«Мне кажется, что последние десять лет в русской словесности обнаруживается качественно новое явление, — писал Сваровский в предисловии к 44-му номеру „РЕЦ’а”. — Его основные внешние признаки: повествовательность и, как правило, ярко выраженная необычность, острота тем и сюжетов, а также концентрация смыслов не на реальной личности автора и его лирическом высказывании, а на некоем метафизическом и часто скрытом смысле происходящего, находящемся всегда за пределами текста. <…> Мне кажется, что проблема <…> решается путем полного отчуждения <…> автора от конкретных высказываний и действий героев, от линейных смыслов текста (как это давно уже делается в постмодернистской литературе). Но при этом автор практикует системное нелинейное высказывание, подводя читателя к некоему переживанию, мысли, ощущению при помощи совокупности многочисленных элементов: образов, лексики, системных смыслов текста».
Как это бывает с авторами манифестов, в наибольшей степени Сваровский написал все-таки о себе — особенно если говорить о необычности сюжетов.

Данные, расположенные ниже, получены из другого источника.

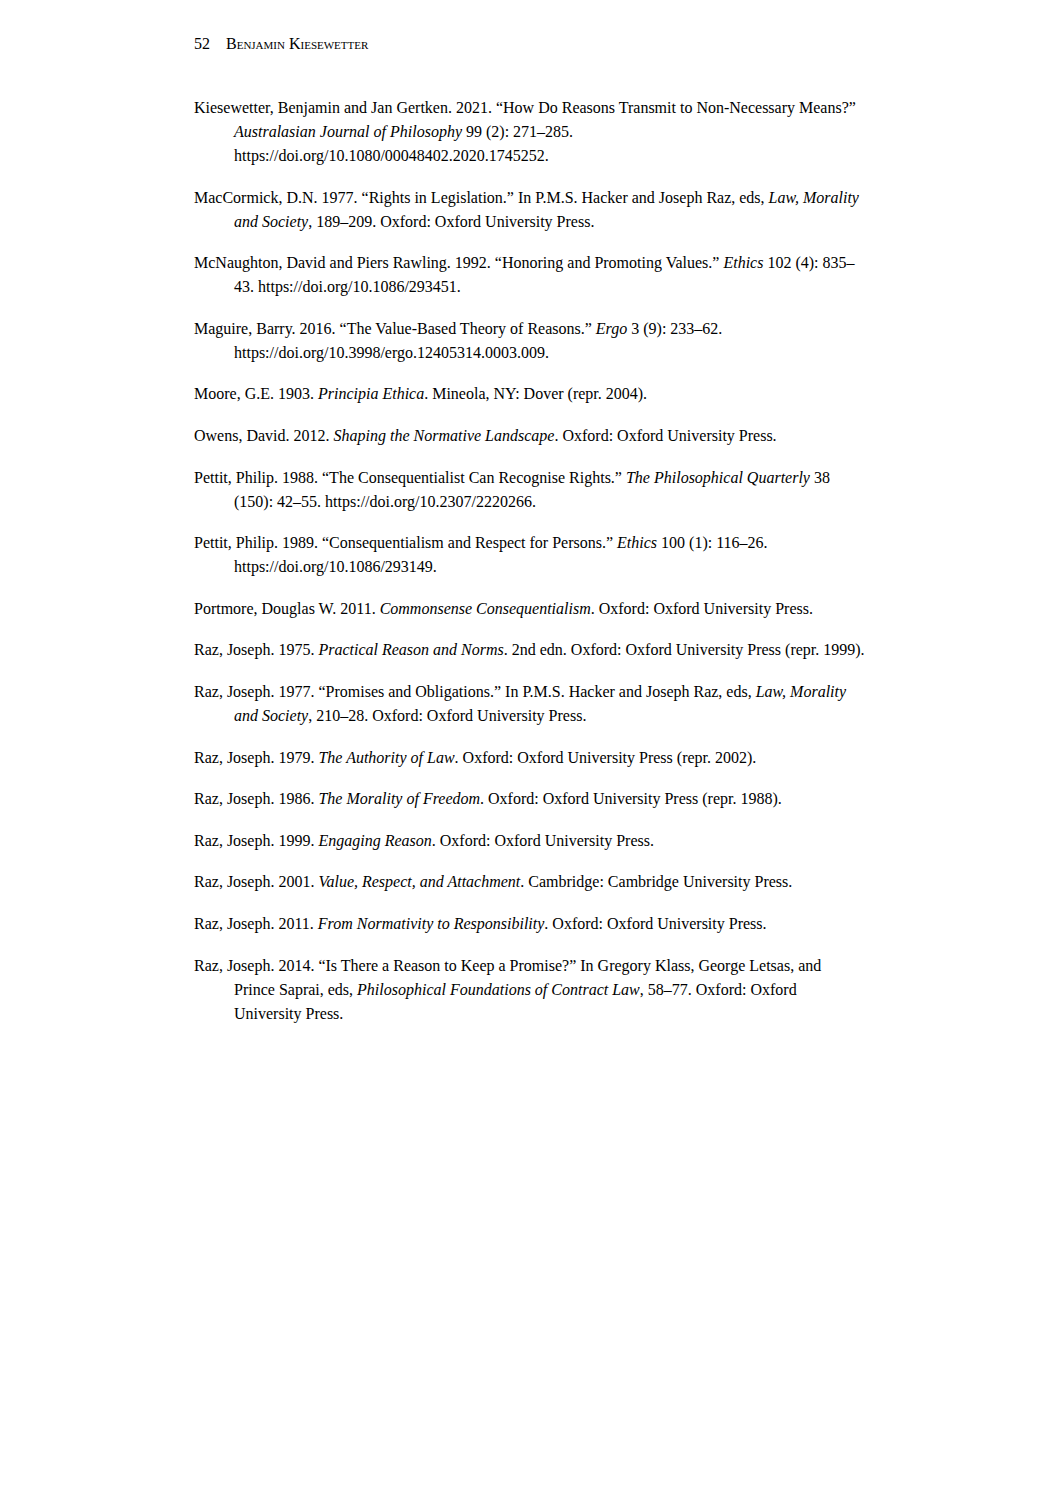52 Benjamin Kiesewetter
Kiesewetter, Benjamin and Jan Gertken. 2021. “How Do Reasons Transmit to Non-Necessary Means?” Australasian Journal of Philosophy 99 (2): 271–285. https://doi.org/10.1080/00048402.2020.1745252.
MacCormick, D.N. 1977. “Rights in Legislation.” In P.M.S. Hacker and Joseph Raz, eds, Law, Morality and Society, 189–209. Oxford: Oxford University Press.
McNaughton, David and Piers Rawling. 1992. “Honoring and Promoting Values.” Ethics 102 (4): 835–43. https://doi.org/10.1086/293451.
Maguire, Barry. 2016. “The Value-Based Theory of Reasons.” Ergo 3 (9): 233–62. https://doi.org/10.3998/ergo.12405314.0003.009.
Moore, G.E. 1903. Principia Ethica. Mineola, NY: Dover (repr. 2004).
Owens, David. 2012. Shaping the Normative Landscape. Oxford: Oxford University Press.
Pettit, Philip. 1988. “The Consequentialist Can Recognise Rights.” The Philosophical Quarterly 38 (150): 42–55. https://doi.org/10.2307/2220266.
Pettit, Philip. 1989. “Consequentialism and Respect for Persons.” Ethics 100 (1): 116–26. https://doi.org/10.1086/293149.
Portmore, Douglas W. 2011. Commonsense Consequentialism. Oxford: Oxford University Press.
Raz, Joseph. 1975. Practical Reason and Norms. 2nd edn. Oxford: Oxford University Press (repr. 1999).
Raz, Joseph. 1977. “Promises and Obligations.” In P.M.S. Hacker and Joseph Raz, eds, Law, Morality and Society, 210–28. Oxford: Oxford University Press.
Raz, Joseph. 1979. The Authority of Law. Oxford: Oxford University Press (repr. 2002).
Raz, Joseph. 1986. The Morality of Freedom. Oxford: Oxford University Press (repr. 1988).
Raz, Joseph. 1999. Engaging Reason. Oxford: Oxford University Press.
Raz, Joseph. 2001. Value, Respect, and Attachment. Cambridge: Cambridge University Press.
Raz, Joseph. 2011. From Normativity to Responsibility. Oxford: Oxford University Press.
Raz, Joseph. 2014. “Is There a Reason to Keep a Promise?” In Gregory Klass, George Letsas, and Prince Saprai, eds, Philosophical Foundations of Contract Law, 58–77. Oxford: Oxford University Press.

Произведения Сваровского часто используют в пародийном, переосмысленном виде сюжеты кичевой — или, пользуясь другим языком, трэшевой — фантастики, связанные с пришельцами и путешествиями во времени. Другие авторы, которых Сваровский и Ровинский включили в «новый эпос» — хотя, повторю, это не направление, а скорее общая тенденция, — разрабатывают сюжеты впечатляющие, но все же в среднем менее экзотические: Андрей Родионов пишет тоже о пришельцах, однако чаще — о жизни криминализированных пригородов, коммунальных квартир, где живут малознакомые люди, приехавшие в Москву на заработки, или о компаниях полунищей богемы; Борис Херсонский — о жизни «простых советских людей», именно советских, но увиденных из внеположной советской действительности системы координат (что это за система — будет сказано чуть дальше), или об историях восточноевропейских евреев, запечатленных на фотографиях, которые в стихотворении описаны, но в книге не репродуцированы (сборник «Семейный архив»), или об истории незнаменитых, «рядовых» икон (цикл «Иконная лавка»)…
Папа пять лет как расстрелян. Мама пять лет как в тюрьме.
Сорок второй. У дочери — только фронт на уме.
Вроде бы взяли, явилась в часть, а там не берут.
Единственный выход — самоотверженный труд.
Девушка едет на пароходике. Продукты — сухим пайком.
Отвернувшись, сосет сухарик, от соседки тайком.
Доберется до места — нужно сразу явиться в райком.
Пароходик плывет. Облака затягивают небосклон.